YOUR ASSIGNMENT →
All entries are to be repeated exactly as shown below.

(Dataset records)
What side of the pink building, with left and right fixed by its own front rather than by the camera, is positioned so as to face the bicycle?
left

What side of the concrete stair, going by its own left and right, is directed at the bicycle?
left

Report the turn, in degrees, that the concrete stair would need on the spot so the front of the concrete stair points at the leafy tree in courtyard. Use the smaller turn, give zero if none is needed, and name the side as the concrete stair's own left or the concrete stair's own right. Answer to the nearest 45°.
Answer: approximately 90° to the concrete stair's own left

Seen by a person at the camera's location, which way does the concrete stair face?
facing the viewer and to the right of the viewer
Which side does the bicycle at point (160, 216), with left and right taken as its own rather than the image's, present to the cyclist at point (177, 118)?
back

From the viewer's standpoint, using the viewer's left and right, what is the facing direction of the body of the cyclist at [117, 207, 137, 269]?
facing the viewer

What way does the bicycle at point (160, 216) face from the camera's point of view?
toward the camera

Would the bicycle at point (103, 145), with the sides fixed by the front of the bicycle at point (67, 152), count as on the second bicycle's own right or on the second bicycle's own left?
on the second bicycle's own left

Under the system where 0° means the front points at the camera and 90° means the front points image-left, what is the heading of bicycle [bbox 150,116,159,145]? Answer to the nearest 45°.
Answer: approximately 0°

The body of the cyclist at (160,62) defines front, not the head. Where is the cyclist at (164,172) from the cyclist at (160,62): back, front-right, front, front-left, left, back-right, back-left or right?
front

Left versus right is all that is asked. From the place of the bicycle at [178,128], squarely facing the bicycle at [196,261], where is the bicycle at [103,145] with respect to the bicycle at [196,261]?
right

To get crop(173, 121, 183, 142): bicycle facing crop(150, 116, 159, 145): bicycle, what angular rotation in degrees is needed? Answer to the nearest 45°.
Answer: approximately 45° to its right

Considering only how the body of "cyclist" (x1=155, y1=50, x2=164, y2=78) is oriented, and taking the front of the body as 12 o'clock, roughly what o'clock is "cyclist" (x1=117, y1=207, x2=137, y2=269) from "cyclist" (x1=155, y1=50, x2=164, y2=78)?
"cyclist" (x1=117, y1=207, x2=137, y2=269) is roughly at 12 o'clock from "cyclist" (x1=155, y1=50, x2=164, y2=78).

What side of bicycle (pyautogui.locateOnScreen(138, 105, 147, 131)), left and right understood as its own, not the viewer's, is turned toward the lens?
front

EXPECTED ANSWER →
What side of the pink building, with left and right fixed by its own front rather than by the camera, is positioned so as to face the bicycle?
left

What side of the concrete stair, going by its own left and right, is directed at the bicycle?
left

Report the turn, in degrees, that the concrete stair would need on the spot so the front of the concrete stair points at the leafy tree in courtyard. Use the smaller turn, give zero if none is needed, and name the side as the concrete stair's own left or the concrete stair's own right. Answer to the nearest 45°.
Answer: approximately 90° to the concrete stair's own left

Seen by a person at the camera's location, which way does the concrete stair face?
facing the viewer and to the right of the viewer
Which side does the bicycle at point (160, 216), with left and right taken as its own rather than the image's, present to the cyclist at point (177, 118)?
back

From the viewer's standpoint, using the viewer's left and right, what is the facing direction of the body of the cyclist at [117, 207, 137, 269]?
facing the viewer

What way does the bicycle at point (160, 216) face from the camera's point of view?
toward the camera

Would the bicycle at point (103, 145), with the sides fixed by the front of the bicycle at point (67, 152), count as on the second bicycle's own right or on the second bicycle's own left?
on the second bicycle's own left

Under the system where 0° means the front points at the camera and 90° means the front points image-left, what is the heading of bicycle [bbox 150,116,159,145]? Answer to the nearest 45°.
Answer: approximately 0°

The body of the cyclist at (160,62) defines front, not the head. Where is the cyclist at (164,172) from the cyclist at (160,62): back, front-right, front, front-left, left, back-right, back-left or right?
front

Left versus right is all that is asked. From the place of the bicycle at [178,128], squarely facing the bicycle at [196,261], where is the bicycle at [103,145] with respect to the bicycle at [196,261]?
right

To get crop(173, 121, 183, 142): bicycle facing crop(150, 116, 159, 145): bicycle, what angular rotation in degrees is needed? Answer to the nearest 45°.
Answer: approximately 45° to its right

Considering only how the body of "cyclist" (x1=155, y1=50, x2=164, y2=78) is oriented, and taking the front of the body as 12 o'clock, roughly what o'clock is "cyclist" (x1=117, y1=207, x2=137, y2=269) from "cyclist" (x1=155, y1=50, x2=164, y2=78)?
"cyclist" (x1=117, y1=207, x2=137, y2=269) is roughly at 12 o'clock from "cyclist" (x1=155, y1=50, x2=164, y2=78).

What side of bicycle (pyautogui.locateOnScreen(138, 105, 147, 131)), left and right understood as its own, not the viewer's, is turned toward the lens?
front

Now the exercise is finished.